I don't think we should start conflating roles by saying things like
"DBA" because it's not clear if that's "PG superuser" or "DB owner" or
"DB user".  In many, many, many installations the DBA is *not* the
superuser- in fact, pretty much every cloud-provider installation of PG
is that way.

Even so though, I don't agree with this particular rationale as, at
least largely in my experience, the sysadmin isn't going to go
installing things on their own- they're going to install what they've
been asked to, and it'll be a PG superuser or DB owner or DB user
doing the asking (and hopefully they'll consult with whomever is
appropriate before installing anything anyway).  The idea that
additional filtering on that is needed strikes me as highly unlikely.

Now, that said, I'm not strictly against the idea of allowing a
superuser, if they wish, to do additional filtering of what's allowed
(though I think there's a fair bit of complication in coming up with a
sensible way for them to do so, but that's an independent discussion).
I still don't think that the privilege to install a trusted extension
should be done through a default role though, or that it needs to be
independent from the DB owner role.

> * The point of a default role would be for the DBA to be able to
> control which database users can install extensions.  Even if the
> DBA has full authority over the extension library, that would not
> provide control over who can install, only over what is available
> for any of them to install.

In my approach, a superuser absolutely still has control over which
database users can install extensions, by virtue of being in control
over which users are DB owners, and further by being able to GRANT out
the right to install extensions, in specific databases, to specific
users.  If we want to have a mechanism where superusers can further
whitelist or blacklist extensions across the cluster, that's fine, but,
again, that's largely orthogonal to what I'm talking about.

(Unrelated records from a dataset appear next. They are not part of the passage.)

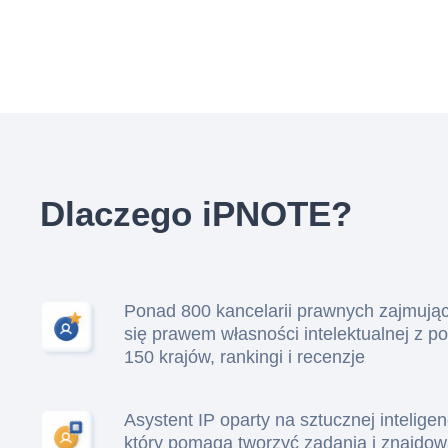
Dlaczego iPNOTE?
Ponad 800 kancelarii prawnych zajmują
się prawem własności intelektualnej z p
150 krajów, rankingi i recenzje
Asystent IP oparty na sztucznej inteligenc
który pomaga tworzyć zadania i znajdo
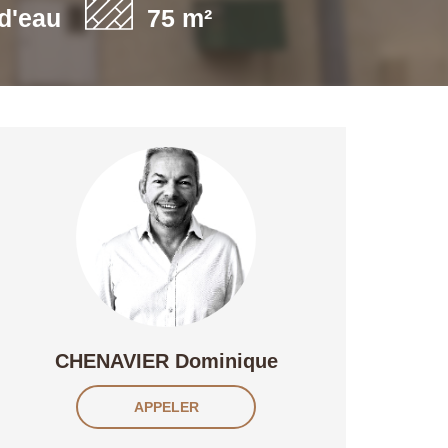
 d'eau
75 m²
CHENAVIER Dominique
APPELER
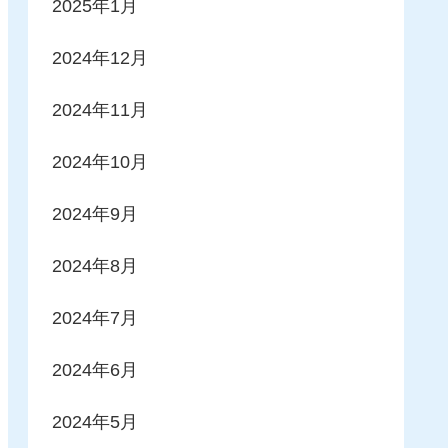
2025年1月
2024年12月
2024年11月
2024年10月
2024年9月
2024年8月
2024年7月
2024年6月
2024年5月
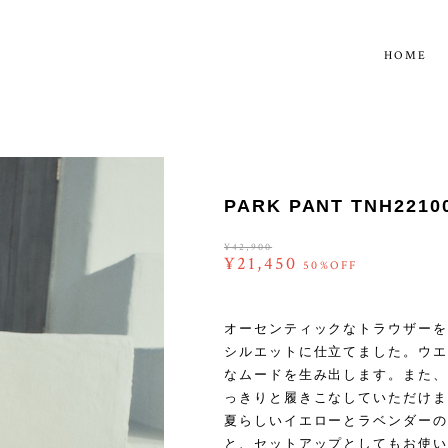
HOME
PARK PANT TNH2210
¥42,900
¥21,450
50%OFF
オーセンティックなトラウザーを
シルエットに仕立てました。ウエ
なムードを生み出します。また、
っきりと履きこなしていただけま
夏らしいイエローとラベンダーの3
と、セットアップとしてもお使い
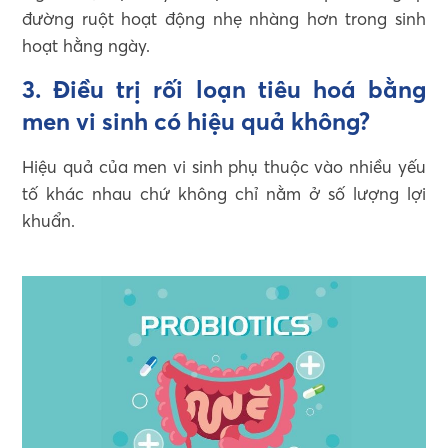
đường ruột hoạt động nhẹ nhàng hơn trong sinh
hoạt hằng ngày.
3. Điều trị rối loạn tiêu hoá bằng
men vi sinh có hiệu quả không?
Hiệu quả của men vi sinh phụ thuộc vào nhiều yếu
tố khác nhau chứ không chỉ nằm ở số lượng lợi
khuẩn.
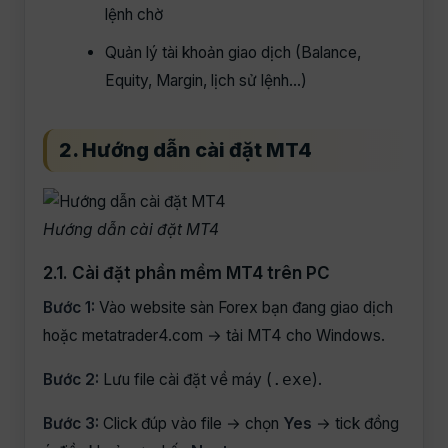
lệnh chờ
Quản lý tài khoản giao dịch (Balance,
Equity, Margin, lịch sử lệnh…)
2. Hướng dẫn cài đặt MT4
Hướng dẫn cài đặt MT4
2.1. Cài đặt phần mềm MT4 trên PC
Bước 1:
Vào website sàn Forex bạn đang giao dịch
hoặc metatrader4.com → tải MT4 cho Windows.
Bước 2:
Lưu file cài đặt về máy (
).
.exe
Bước 3:
Click đúp vào file → chọn
Yes
→ tick đồng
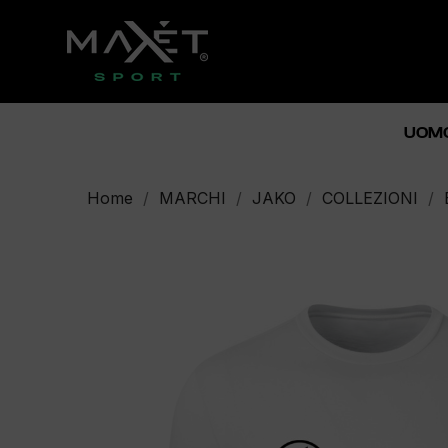
UOM
Home
MARCHI
JAKO
COLLEZIONI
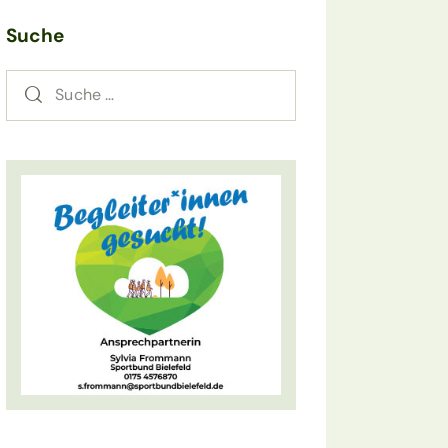
Suche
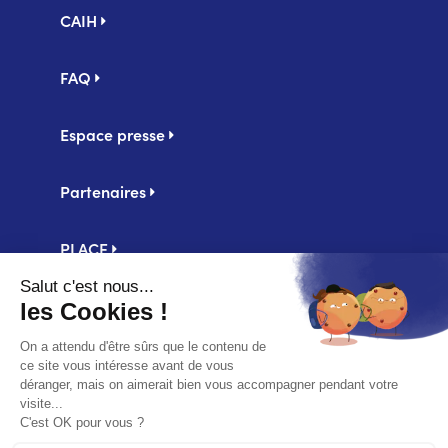
Pied
CAIH
de
page
FAQ
Espace presse
Partenaires
PLACE
Centrale d'achat UniHA
Second
Mentions légales
footer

Also, consider this- with the default role approach, is a user granted
that role allowed to create extensions in *every* database they can
connect to, or do they need some additional privilege, like CREATE
rights on the database, which is then under the purview of the database
owner?  What if the superuser wishes to allow a given role the ability
to install extensions only in a specific database?  That strikes me as
highly likely use-case ("you can install extensions in this other
database, but not in the 'postgres' database that I use for my
monitoring and other stuff") that isn't addressed at all with this
default role approach (looking at the patch, it seems to switch to the
superuser role to actually create objects, of course, so the caller
doesn't need create rights in the database), but is with mine- and
done so in a natural, intuitive, way that works just like the rest of
our privilege system.

I've always viewed the privilege system in PG to be a hierarchchy of
privileges-

superuser   - ultimate owner, able to do everything
DB owner    - controls create/use/modify for objects in the database,
              and altering of the database itself
schema owner- controls create/use/modify for objects in a schema, and
              altering of the schema itself
table owner - controls access/use/modify for the table, and altering of
              table itself

Now we're moving outside of that to start using default roles to control
who can create objects in a database, and that's what I don't agree
with.  If the superuser doesn't feel that a particular role should be
able to create extensions in a given database, there is a simple and
well understood solution- don't have that role own that database.  None
of what I've been talking about has ever taken away anything from the
superuser or made it such that the superuser wouldn't have any say in
who can install extensions.  I'll accept that if a superuser wished for
a given role to be able to run ALTER DATABASE but not install extensions
then that would present an issue in this model, but that feels like a
really tenuous argument and isn't one that anyone here has actually been
making, instead it seems to be a bunch of hand-wringing about how this
might be giving DB owners too much power, when they're already the ones
who control who is allowed to create objects in the database, or not.